Der andere König der Liebe: Die Liebe bleibt

Liebe Schwestern und Brüder, das Königtum Jesu ist ein Königtum seiner Liebe, seiner Hingabe, an der wir teilhaben, wenn wir ihm unser Vertrauen schenken, wenn wir glauben. Er gibt vom Kreuz her Leben, neues Leben. Er gibt ein Leben, das nicht mehr umzubringen ist. Und er ist der König einer Welt der Liebe, und er will uns dort hinein lieben – in dieses Reich.
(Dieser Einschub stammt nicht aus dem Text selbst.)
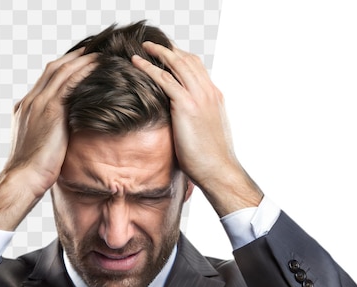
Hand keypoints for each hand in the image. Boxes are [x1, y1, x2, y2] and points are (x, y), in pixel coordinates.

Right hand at [0, 48, 97, 229]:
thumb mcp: (38, 148)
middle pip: (53, 68)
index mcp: (25, 108)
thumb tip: (62, 139)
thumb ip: (48, 135)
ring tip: (100, 53)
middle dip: (73, 57)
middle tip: (93, 48)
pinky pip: (69, 83)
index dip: (63, 68)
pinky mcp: (50, 110)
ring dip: (81, 59)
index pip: (45, 80)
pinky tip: (97, 66)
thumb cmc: (32, 172)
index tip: (79, 62)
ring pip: (62, 71)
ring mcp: (39, 103)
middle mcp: (30, 101)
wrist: (23, 178)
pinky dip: (83, 71)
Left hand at [132, 42, 261, 215]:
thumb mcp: (206, 134)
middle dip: (170, 50)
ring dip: (159, 52)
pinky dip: (150, 67)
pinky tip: (137, 63)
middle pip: (188, 61)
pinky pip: (165, 79)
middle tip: (153, 45)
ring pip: (177, 64)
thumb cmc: (212, 161)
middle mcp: (209, 92)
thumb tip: (184, 127)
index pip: (198, 69)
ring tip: (144, 47)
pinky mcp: (187, 106)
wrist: (220, 170)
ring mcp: (199, 97)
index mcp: (215, 98)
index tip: (168, 56)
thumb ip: (197, 122)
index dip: (182, 59)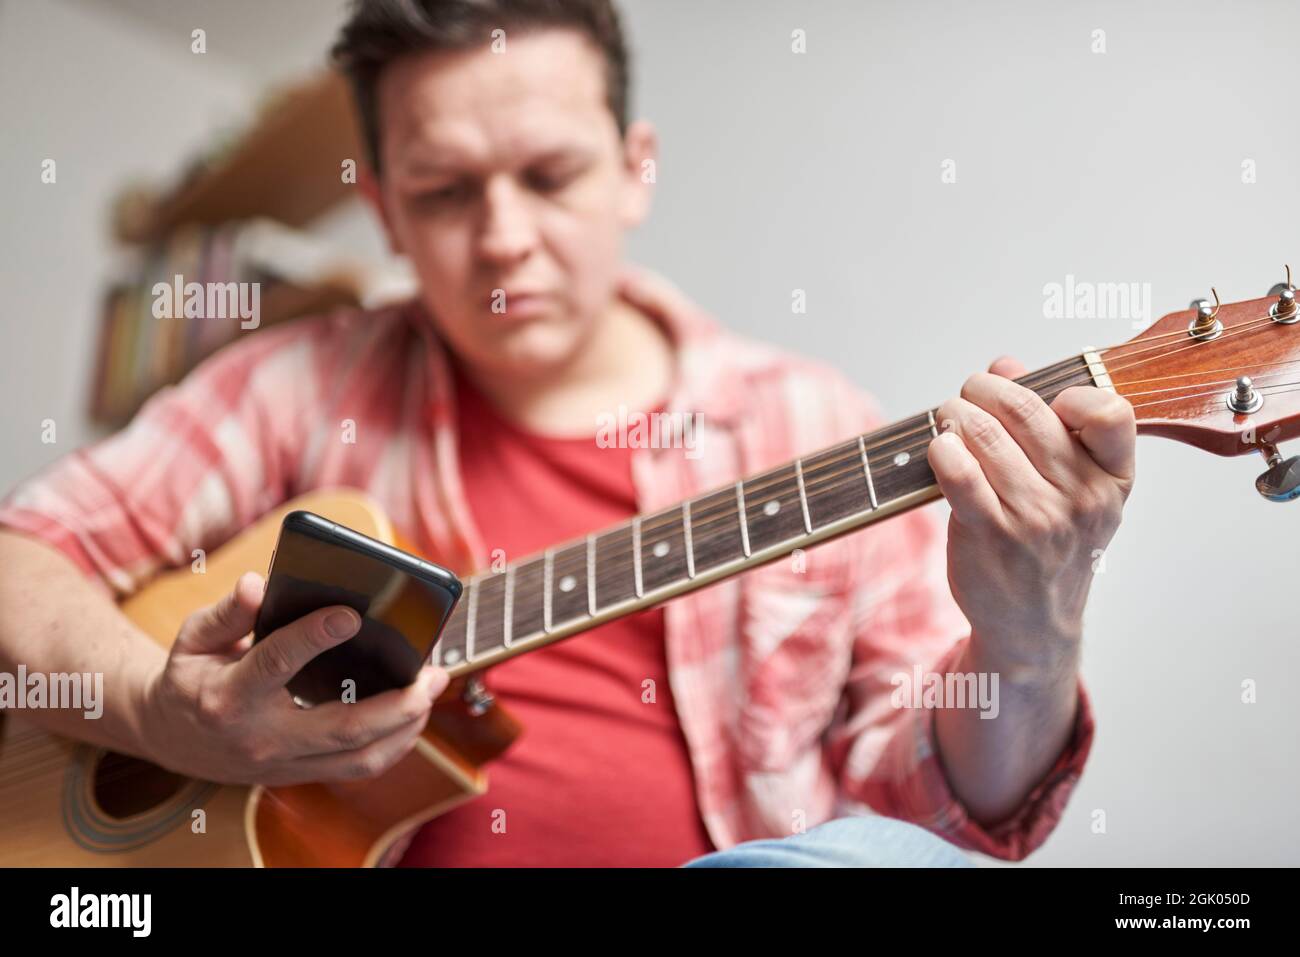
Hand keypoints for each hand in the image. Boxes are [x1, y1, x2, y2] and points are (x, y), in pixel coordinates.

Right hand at [141, 572, 449, 785]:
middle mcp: (261, 737)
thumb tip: (260, 585)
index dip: (313, 637)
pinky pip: (356, 768)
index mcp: (228, 697)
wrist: (170, 739)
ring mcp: (283, 764)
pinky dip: (393, 745)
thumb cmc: (189, 678)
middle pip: (342, 727)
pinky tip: (413, 716)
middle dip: (397, 702)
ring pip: (359, 759)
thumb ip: (228, 612)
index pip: (276, 664)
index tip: (351, 614)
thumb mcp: (194, 638)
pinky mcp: (300, 774)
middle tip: (432, 671)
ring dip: (407, 728)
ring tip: (432, 690)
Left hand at [926, 356, 1135, 676]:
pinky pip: (958, 471)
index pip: (1110, 411)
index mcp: (1112, 479)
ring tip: (949, 417)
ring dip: (956, 414)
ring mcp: (1036, 518)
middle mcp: (1080, 498)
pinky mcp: (990, 534)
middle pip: (1027, 411)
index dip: (1069, 392)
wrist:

Egal wo, egal wann, egal wie. Deshalb hat Papst Franziskus dieses Jahr zum Jahr der Barmherzigkeit ausgerufen. Er will zeigen, dass Jesus in seiner Kirche da ist – immer ist er da als vergebende Liebe. Wir schließen in diesen Tagen die Pforte der Barmherzigkeit wieder – aber, liebe Schwestern und Brüder, die großartige Nachricht ist: die barmherzige Liebe bleibt. Sie wartet auf unseren Glauben, auf unser Bekenntnis, auf unser Gebet: Jesus, unser König, schau auf uns, lass uns nicht allein, hol auch uns in dein Königreich – und mach uns selber zu Boten Deiner barmherzigen Liebe. Amen.